What about bad weather? We have a beautiful covered area around our central fire where we can be dry if it rains, and the fire will be kept going throughout to warm us. That said, this is a wild circle - so expect to connect with the elements.
Will I have to share or talk in front of people? Not if you don’t feel called to in the moment. There’s something really special about sitting together in silence, and it’s especially magical when you’re being seranded by the wind and the birds! So see this as an invitation to be in a beautiful woodland space, soaking up the beautiful environment around you, however you need to be there.
Landings are a journey of wild dances, a chance to re-wild and re-root in the land, to be moved and to come into stillness. They are invitations to come to the cracks, the fault lines, the places where we and our world hold tension, and there rediscover the metabolisation and holding that dancing, slowing down and connecting to the land and season offers. They are sanctuaries in our challenging times.
The dance series has a seasonal rhythm, gathered around the pagan sabbats. They’re an invitation to meet our cyclical female bodies in the circling of the year – to experience how we root into the land, into change and the weather, inside and out.
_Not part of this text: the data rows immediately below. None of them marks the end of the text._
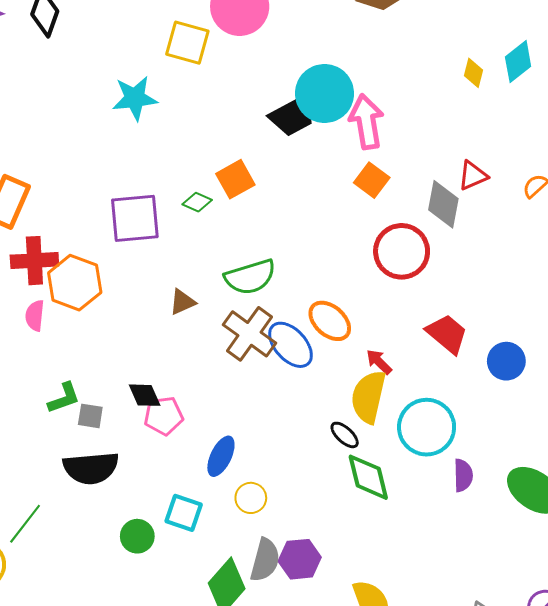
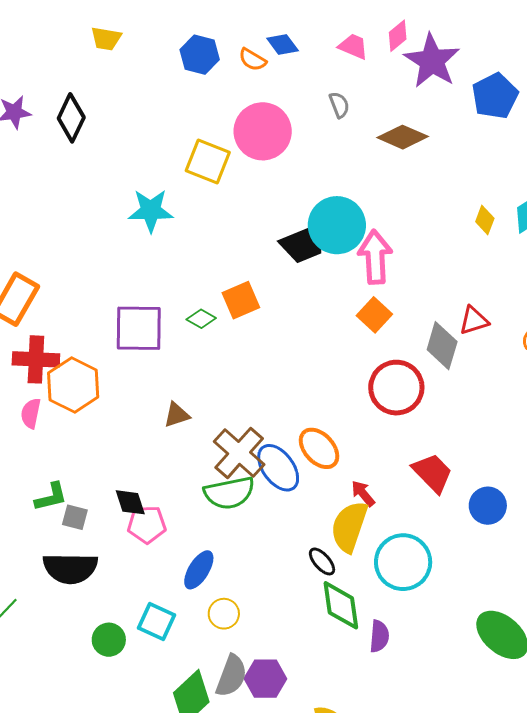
green semicircle: (250, 277) -> (229, 493), moved
purple semicircle: (463, 475) -> (379, 636), moved

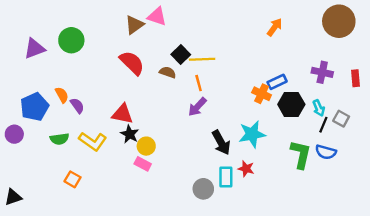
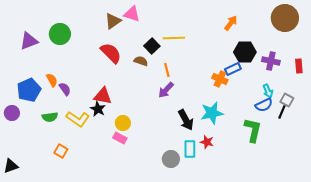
yellow line: (202, 59) -> (174, 38), moved
black hexagon: (291, 104) -> (245, 52), moved
black line: (323, 125) -> (282, 112), moved
black star: (130, 134) -> (98, 109), moved
blue semicircle: (326, 152) -> (264, 105), moved, turned -42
They offer a chance for a deep connection with ourselves, and with each other, with a sisterhood of sacred feminine power, of the simple, ancient magic of gathering in the wild woods together.
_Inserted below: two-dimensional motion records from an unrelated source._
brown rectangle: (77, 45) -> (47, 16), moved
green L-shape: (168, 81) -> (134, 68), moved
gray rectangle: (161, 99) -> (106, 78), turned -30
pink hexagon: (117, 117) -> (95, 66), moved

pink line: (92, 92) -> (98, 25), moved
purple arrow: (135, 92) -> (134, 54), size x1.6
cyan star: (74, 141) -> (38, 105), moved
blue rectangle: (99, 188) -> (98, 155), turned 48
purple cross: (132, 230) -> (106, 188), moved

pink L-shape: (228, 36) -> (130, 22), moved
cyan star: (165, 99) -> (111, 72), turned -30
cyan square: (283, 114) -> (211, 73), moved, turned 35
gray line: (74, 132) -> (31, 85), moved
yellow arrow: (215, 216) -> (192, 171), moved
Our series of dances will run late March to coincide with Ostara and the Spring Equinox; then in mid-July, as a bridge between the summer solstice and the warmth of Lammas; and then in late September, close to the Autumn Equinox.
“They are times to re-belong to our land and in each other’s hearts. They are cauldrons of what next. Space to metabolise our grief, rage and anxieties into possibilities, into movement, into relief, into joy. I feel we’re so in need of coming to our stucknesses, and moving from here, being moved. Emotionally, creatively, spiritually. These Landing events, through a kind of feminine wildness, stretch time and give us space to digest, land, heal, see differently, get un-stuck from our separateness. That’s what I was moved to make for us.” (Hayley J S Matthews)
The Dances
Migration, as spring springs. This dance moves through a glade, spring calls us to MOVE, to change, to grow, to migrate, but from our roots and not in straight lines, and this dance does that. It calls us to our knees, to laughter, to stretching time and space way beyond the glade we’re in with elastic limbs. To our heart beats, and to the trees.
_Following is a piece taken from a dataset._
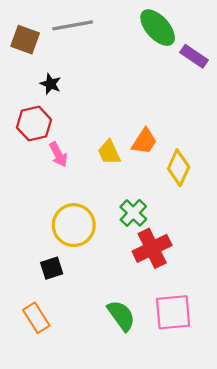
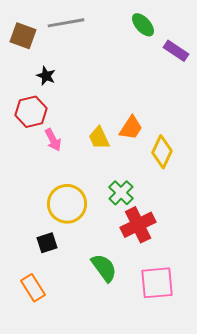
green ellipse: (158, 28) -> (143, 25), size x0.7
green semicircle: (121, 316) -> (104, 268), moved

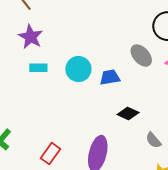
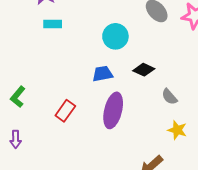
cyan circle: (78, 69) -> (115, 36), moved
blue trapezoid: (110, 77) -> (103, 74), moved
Origin-ate, at high summer. This starts slow, appearing at the base of big trees. It scuttles like fighting ants and slowly makes it’s way into a wild jig and leaps and lifts of joy. This is a dance of sprialling and finding the light.
Burial of the Witches, we meet the balance point of vernal equinox, and the harvest is in. This is the time for deepening into ancestry, to the women who came before us, to the witches, the wounds we carry, and how theyh show up for us now. We still hold a tension around these losses, and around the associated cultural realities of the witch trials. These holdings and freezes pass down genetically, neurologically and posturally.This dance acknowledges the burden of the trials in our bodies and in our culture, which still exist, and offer a space to mourn and bury those women who still remain withus, killed so violently, who were never ‘witches’. So this dance mourns, buries, celebrates and sets free.